The computational goal of the visual cortex is often described as systematic dimensionality reduction, where high-dimensional sensory input is gradually reduced to a low-dimensional manifold over multiple stages of processing. Recently, thanks to the unprecedented size of the Natural Scenes Dataset, we showed that the structure of human visual cortex representation is high-dimensional. We were able to reliably detect visual information encoded over many hundreds of latent dimensions.
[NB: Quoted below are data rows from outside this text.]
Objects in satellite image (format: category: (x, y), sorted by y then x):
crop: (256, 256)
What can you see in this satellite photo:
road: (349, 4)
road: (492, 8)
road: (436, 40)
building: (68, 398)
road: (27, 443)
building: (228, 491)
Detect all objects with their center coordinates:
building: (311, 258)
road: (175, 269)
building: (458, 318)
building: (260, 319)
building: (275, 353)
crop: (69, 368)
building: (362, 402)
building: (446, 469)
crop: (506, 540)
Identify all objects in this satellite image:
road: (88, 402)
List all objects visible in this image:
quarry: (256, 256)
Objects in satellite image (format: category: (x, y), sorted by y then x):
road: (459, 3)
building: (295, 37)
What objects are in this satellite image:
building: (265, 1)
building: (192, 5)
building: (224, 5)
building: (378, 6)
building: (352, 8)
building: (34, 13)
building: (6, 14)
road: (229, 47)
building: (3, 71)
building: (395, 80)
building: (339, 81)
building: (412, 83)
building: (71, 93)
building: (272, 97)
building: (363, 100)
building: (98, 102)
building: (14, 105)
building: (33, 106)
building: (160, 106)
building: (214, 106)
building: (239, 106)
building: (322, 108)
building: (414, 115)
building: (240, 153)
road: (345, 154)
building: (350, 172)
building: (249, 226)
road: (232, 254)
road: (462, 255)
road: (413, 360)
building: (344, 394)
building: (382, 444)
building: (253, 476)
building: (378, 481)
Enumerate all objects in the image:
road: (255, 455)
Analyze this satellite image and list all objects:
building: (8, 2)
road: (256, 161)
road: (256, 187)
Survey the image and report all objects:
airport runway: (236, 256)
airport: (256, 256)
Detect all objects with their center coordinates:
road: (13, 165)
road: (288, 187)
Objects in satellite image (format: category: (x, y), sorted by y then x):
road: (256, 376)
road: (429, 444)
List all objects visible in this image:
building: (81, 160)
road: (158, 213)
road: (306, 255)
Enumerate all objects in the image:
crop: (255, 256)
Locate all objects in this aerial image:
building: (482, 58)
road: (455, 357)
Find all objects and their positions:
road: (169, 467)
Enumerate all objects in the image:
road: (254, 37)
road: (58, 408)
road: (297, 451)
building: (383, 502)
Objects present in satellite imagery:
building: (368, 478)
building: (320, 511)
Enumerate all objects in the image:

In an effort to reconcile these divergent theoretical predictions and empirical results, we set out to investigate how natural image representations are transformed along the visual hierarchy from a spectral perspective. Using a robust cross-decomposition approach, we estimated cross-validated covariance spectra of fMRI responses in several regions of interest in the visual cortex. In all of them, we observed power-law covariance spectra over hundreds of dimensions. Interestingly, we also noticed systematic trends: spectra decay more rapidly from earlier to later stages of visual processing. This could be seen from V1 to V4 and also from early- to mid- and late- stages of processing within the ventral, dorsal, and lateral visual streams. High-level functionally localized regions of visual cortex including face-, body-, scene- and object-selective cortex also show covariance spectra decaying more rapidly. Our findings demonstrate that while cortical representations of natural images are consistently high-dimensional across many stages of processing—thus using all available dimensions to encode visual information—there are, nonetheless, systematic regional variations in how information is concentrated along these dimensions. These differences in the representational structure of visual regions may provide insight into computational strategies in the human brain.